> _GOAL_:
How many lines in the listing below contain the string "bottom"? Reply with the number alone.

> _RECORD EXCERPTS_:
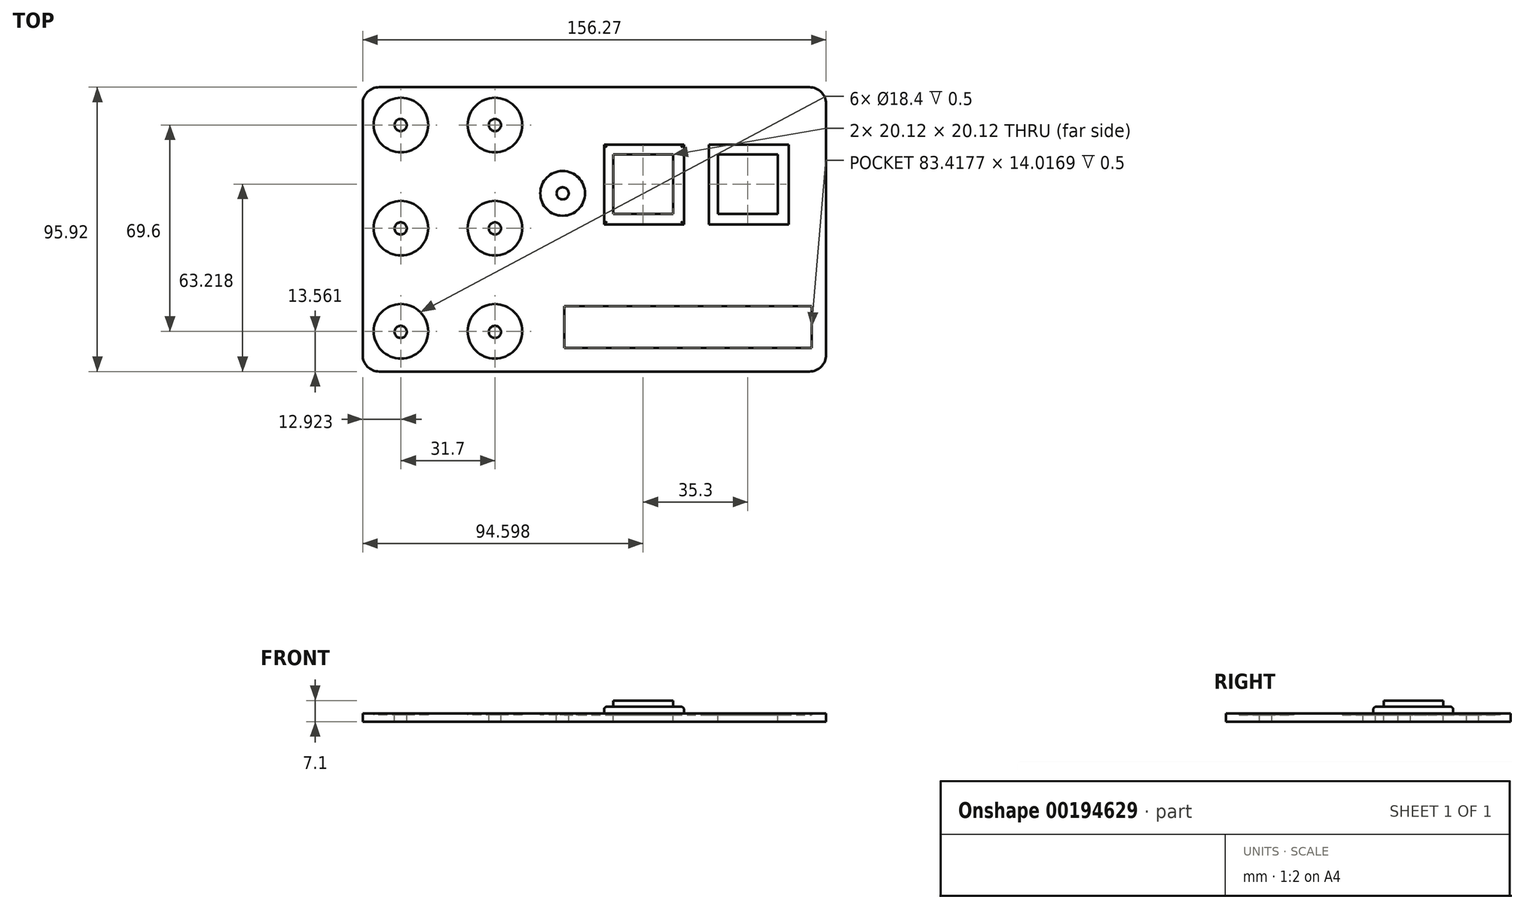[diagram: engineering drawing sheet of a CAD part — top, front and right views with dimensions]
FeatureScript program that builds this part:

---

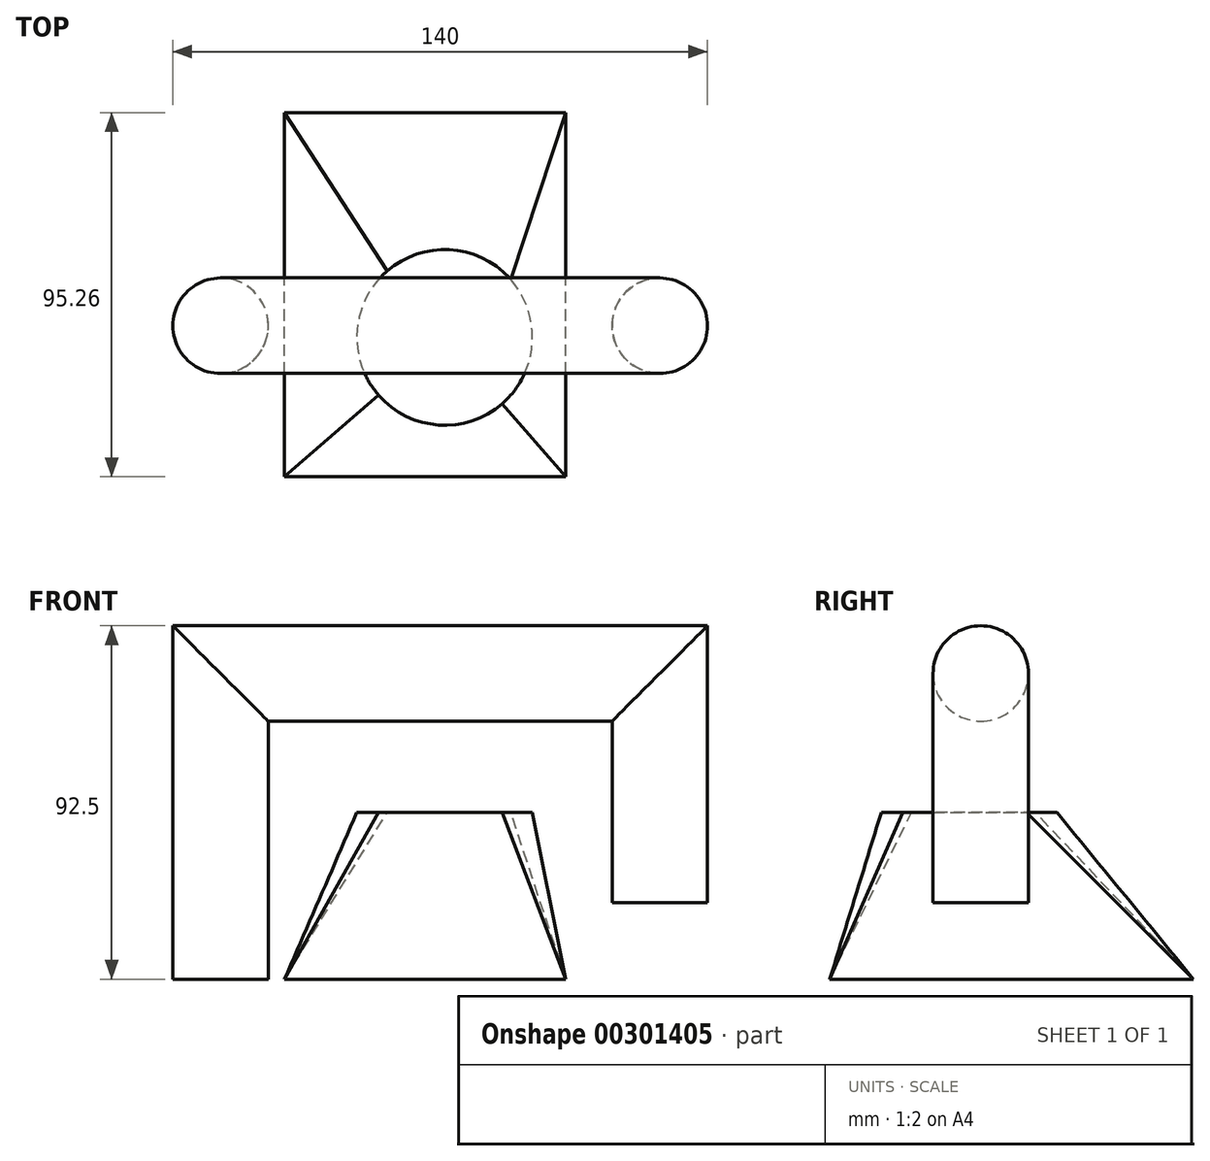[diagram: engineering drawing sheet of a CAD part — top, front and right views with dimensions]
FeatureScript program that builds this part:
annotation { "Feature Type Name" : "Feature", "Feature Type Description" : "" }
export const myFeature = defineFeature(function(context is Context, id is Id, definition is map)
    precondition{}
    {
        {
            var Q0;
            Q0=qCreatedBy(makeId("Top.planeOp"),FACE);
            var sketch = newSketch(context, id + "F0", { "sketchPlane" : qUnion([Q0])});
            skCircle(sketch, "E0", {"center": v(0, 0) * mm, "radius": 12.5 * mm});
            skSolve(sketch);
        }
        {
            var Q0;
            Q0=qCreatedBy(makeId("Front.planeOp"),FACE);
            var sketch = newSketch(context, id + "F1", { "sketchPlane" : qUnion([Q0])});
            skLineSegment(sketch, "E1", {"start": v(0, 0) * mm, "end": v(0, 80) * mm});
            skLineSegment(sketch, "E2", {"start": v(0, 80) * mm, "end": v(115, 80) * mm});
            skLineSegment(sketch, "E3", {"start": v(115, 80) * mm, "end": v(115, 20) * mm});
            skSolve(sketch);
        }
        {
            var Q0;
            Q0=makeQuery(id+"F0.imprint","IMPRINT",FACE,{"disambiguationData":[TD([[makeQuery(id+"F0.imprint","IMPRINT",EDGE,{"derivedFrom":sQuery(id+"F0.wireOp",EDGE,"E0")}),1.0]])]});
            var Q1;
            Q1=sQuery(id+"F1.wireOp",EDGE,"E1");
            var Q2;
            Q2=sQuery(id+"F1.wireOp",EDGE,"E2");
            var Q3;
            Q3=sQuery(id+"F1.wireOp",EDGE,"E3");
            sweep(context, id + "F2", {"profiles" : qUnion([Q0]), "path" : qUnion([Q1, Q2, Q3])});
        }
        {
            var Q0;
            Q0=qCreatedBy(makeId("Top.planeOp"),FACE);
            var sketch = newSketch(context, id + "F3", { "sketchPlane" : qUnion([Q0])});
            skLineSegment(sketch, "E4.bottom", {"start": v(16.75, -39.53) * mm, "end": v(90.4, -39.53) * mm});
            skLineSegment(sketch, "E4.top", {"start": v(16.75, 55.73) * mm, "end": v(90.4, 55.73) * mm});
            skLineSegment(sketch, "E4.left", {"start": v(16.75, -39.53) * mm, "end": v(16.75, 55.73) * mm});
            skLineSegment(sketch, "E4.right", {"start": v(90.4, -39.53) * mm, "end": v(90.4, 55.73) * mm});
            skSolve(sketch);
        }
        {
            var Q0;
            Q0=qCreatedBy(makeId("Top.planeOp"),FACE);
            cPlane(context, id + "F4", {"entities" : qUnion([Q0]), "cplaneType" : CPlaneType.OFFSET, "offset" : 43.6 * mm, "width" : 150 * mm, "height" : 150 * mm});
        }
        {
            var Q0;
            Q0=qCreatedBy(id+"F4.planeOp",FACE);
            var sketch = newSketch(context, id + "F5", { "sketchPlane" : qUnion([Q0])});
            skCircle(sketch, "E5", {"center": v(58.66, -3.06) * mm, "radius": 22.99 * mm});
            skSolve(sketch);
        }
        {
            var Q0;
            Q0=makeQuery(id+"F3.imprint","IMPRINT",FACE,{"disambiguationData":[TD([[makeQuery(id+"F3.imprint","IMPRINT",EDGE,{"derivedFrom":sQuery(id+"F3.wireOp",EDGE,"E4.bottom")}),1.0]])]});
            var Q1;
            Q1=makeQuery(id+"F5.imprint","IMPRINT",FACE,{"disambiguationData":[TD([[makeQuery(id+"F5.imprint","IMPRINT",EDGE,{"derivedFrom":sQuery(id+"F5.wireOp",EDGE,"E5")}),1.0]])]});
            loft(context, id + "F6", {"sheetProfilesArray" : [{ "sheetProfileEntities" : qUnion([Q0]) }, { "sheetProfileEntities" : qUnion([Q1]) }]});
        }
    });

> _EXERCISE SOLUTION_:
2